> **Directive**:
What the response needs is every record, repeated verbatim, and no images.

> **Electronics source listings**:
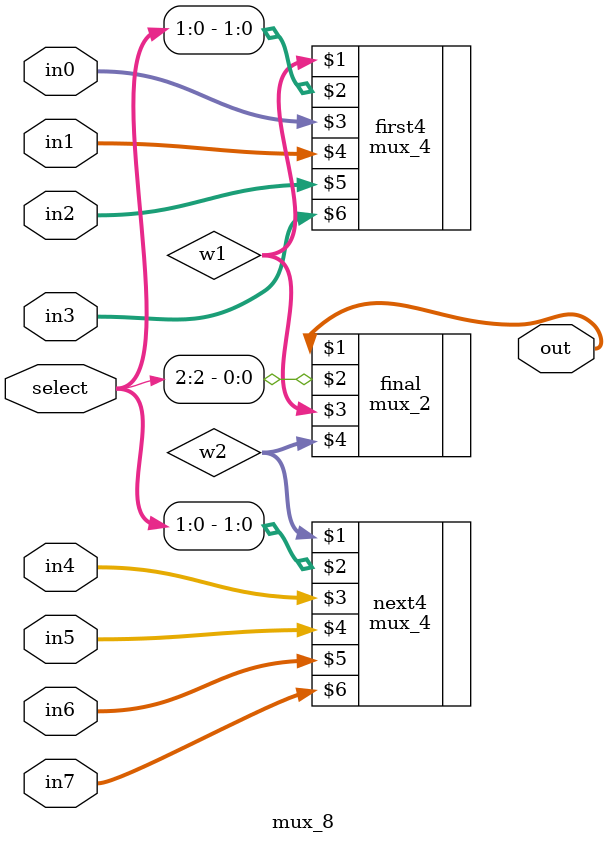
<source format=v>
module mux_8(out, select, in0, in1, in2, in3, in4, in5, in6, in7);
    input [2:0] select;
    input [31:0] in0, in1, in2, in3, in4, in5, in6, in7;
    output [31:0] out;
    wire [31:0] w1, w2;

    mux_4 first4(w1, select[1:0], in0, in1, in2, in3);
    mux_4 next4(w2, select[1:0], in4, in5, in6, in7);
    mux_2 final(out, select[2], w1, w2);
endmodule
</source>
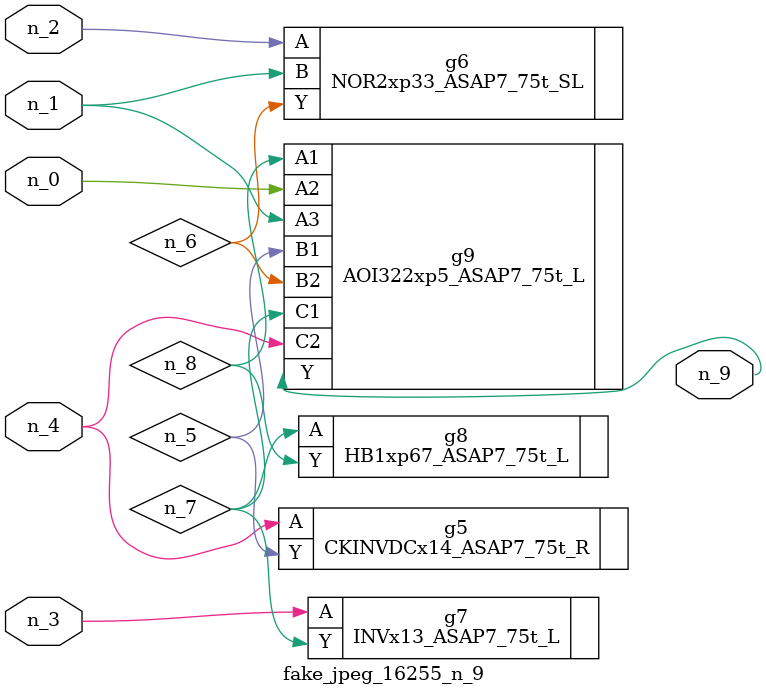
<source format=v>
module fake_jpeg_16255_n_9 (n_3, n_2, n_1, n_0, n_4, n_9);

input n_3;
input n_2;
input n_1;
input n_0;
input n_4;

output n_9;

wire n_8;
wire n_6;
wire n_5;
wire n_7;

CKINVDCx14_ASAP7_75t_R g5 ( 
.A(n_4),
.Y(n_5)
);

NOR2xp33_ASAP7_75t_SL g6 ( 
.A(n_2),
.B(n_1),
.Y(n_6)
);

INVx13_ASAP7_75t_L g7 ( 
.A(n_3),
.Y(n_7)
);

HB1xp67_ASAP7_75t_L g8 ( 
.A(n_7),
.Y(n_8)
);

AOI322xp5_ASAP7_75t_L g9 ( 
.A1(n_8),
.A2(n_0),
.A3(n_1),
.B1(n_5),
.B2(n_6),
.C1(n_7),
.C2(n_4),
.Y(n_9)
);


endmodule
</source>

> **Response area**:
<source format=v>
module mux_8(out, select, in0, in1, in2, in3, in4, in5, in6, in7);
    input [2:0] select;
    input [31:0] in0, in1, in2, in3, in4, in5, in6, in7;
    output [31:0] out;
    wire [31:0] w1, w2;

    mux_4 first4(w1, select[1:0], in0, in1, in2, in3);
    mux_4 next4(w2, select[1:0], in4, in5, in6, in7);
    mux_2 final(out, select[2], w1, w2);
endmodule
</source>
<source format=v>
module fake_jpeg_16255_n_9 (n_3, n_2, n_1, n_0, n_4, n_9);

input n_3;
input n_2;
input n_1;
input n_0;
input n_4;

output n_9;

wire n_8;
wire n_6;
wire n_5;
wire n_7;

CKINVDCx14_ASAP7_75t_R g5 ( 
.A(n_4),
.Y(n_5)
);

NOR2xp33_ASAP7_75t_SL g6 ( 
.A(n_2),
.B(n_1),
.Y(n_6)
);

INVx13_ASAP7_75t_L g7 ( 
.A(n_3),
.Y(n_7)
);

HB1xp67_ASAP7_75t_L g8 ( 
.A(n_7),
.Y(n_8)
);

AOI322xp5_ASAP7_75t_L g9 ( 
.A1(n_8),
.A2(n_0),
.A3(n_1),
.B1(n_5),
.B2(n_6),
.C1(n_7),
.C2(n_4),
.Y(n_9)
);


endmodule
</source>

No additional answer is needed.